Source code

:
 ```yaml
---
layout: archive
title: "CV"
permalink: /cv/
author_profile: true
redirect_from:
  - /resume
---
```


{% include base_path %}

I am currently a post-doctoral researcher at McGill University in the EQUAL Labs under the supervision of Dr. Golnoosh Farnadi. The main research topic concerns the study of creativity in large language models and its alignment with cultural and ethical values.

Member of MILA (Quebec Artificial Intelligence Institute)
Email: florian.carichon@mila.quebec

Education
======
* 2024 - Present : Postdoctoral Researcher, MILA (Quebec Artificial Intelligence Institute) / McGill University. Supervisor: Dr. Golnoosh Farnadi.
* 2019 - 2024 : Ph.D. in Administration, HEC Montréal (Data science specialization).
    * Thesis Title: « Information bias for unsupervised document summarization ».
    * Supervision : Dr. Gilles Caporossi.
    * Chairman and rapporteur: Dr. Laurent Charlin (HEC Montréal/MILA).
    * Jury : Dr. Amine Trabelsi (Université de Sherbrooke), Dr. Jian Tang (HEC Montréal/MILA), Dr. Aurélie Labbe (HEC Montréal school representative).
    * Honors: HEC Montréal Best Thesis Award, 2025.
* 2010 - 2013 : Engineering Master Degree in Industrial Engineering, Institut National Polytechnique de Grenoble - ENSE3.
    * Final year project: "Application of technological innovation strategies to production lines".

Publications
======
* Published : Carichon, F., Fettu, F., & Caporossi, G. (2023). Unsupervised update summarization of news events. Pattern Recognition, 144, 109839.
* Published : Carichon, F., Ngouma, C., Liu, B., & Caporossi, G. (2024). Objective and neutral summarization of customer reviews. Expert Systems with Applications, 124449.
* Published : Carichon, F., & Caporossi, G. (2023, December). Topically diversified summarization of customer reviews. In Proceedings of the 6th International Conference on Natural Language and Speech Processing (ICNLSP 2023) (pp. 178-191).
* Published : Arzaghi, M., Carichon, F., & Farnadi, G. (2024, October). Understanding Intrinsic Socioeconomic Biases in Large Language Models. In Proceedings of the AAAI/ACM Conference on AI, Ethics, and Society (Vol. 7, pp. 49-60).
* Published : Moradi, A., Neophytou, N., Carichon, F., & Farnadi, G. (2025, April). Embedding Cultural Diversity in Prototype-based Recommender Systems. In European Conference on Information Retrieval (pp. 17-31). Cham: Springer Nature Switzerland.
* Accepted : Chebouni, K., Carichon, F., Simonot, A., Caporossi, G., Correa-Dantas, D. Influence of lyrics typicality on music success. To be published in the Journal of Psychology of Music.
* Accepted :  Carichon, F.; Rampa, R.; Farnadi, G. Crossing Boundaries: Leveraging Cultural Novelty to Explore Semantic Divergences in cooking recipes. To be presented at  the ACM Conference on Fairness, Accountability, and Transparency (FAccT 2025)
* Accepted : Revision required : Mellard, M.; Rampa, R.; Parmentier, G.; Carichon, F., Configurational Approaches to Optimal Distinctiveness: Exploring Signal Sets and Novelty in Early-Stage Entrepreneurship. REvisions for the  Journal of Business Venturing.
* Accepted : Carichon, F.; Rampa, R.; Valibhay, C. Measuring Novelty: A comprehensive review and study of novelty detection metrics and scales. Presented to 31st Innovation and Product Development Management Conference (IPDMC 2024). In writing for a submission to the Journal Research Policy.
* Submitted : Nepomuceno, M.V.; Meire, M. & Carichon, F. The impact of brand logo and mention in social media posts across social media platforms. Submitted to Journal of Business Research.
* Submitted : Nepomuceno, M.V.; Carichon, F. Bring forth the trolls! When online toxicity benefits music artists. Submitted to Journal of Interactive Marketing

Problem requirements.
What is needed is a verbatim copy of every line in the records above from the one containing "Montréal school representative)." down to the one containing "Psychology of Music.", both included, and nothing more.

Task result.
    * Jury : Dr. Amine Trabelsi (Université de Sherbrooke), Dr. Jian Tang (HEC Montréal/MILA), Dr. Aurélie Labbe (HEC Montréal school representative).
    * Honors: HEC Montréal Best Thesis Award, 2025.
* 2010 - 2013 : Engineering Master Degree in Industrial Engineering, Institut National Polytechnique de Grenoble - ENSE3.
    * Final year project: "Application of technological innovation strategies to production lines".

Publications
======
* Published : Carichon, F., Fettu, F., & Caporossi, G. (2023). Unsupervised update summarization of news events. Pattern Recognition, 144, 109839.
* Published : Carichon, F., Ngouma, C., Liu, B., & Caporossi, G. (2024). Objective and neutral summarization of customer reviews. Expert Systems with Applications, 124449.
* Published : Carichon, F., & Caporossi, G. (2023, December). Topically diversified summarization of customer reviews. In Proceedings of the 6th International Conference on Natural Language and Speech Processing (ICNLSP 2023) (pp. 178-191).
* Published : Arzaghi, M., Carichon, F., & Farnadi, G. (2024, October). Understanding Intrinsic Socioeconomic Biases in Large Language Models. In Proceedings of the AAAI/ACM Conference on AI, Ethics, and Society (Vol. 7, pp. 49-60).
* Published : Moradi, A., Neophytou, N., Carichon, F., & Farnadi, G. (2025, April). Embedding Cultural Diversity in Prototype-based Recommender Systems. In European Conference on Information Retrieval (pp. 17-31). Cham: Springer Nature Switzerland.
* Accepted : Chebouni, K., Carichon, F., Simonot, A., Caporossi, G., Correa-Dantas, D. Influence of lyrics typicality on music success. To be published in the Journal of Psychology of Music.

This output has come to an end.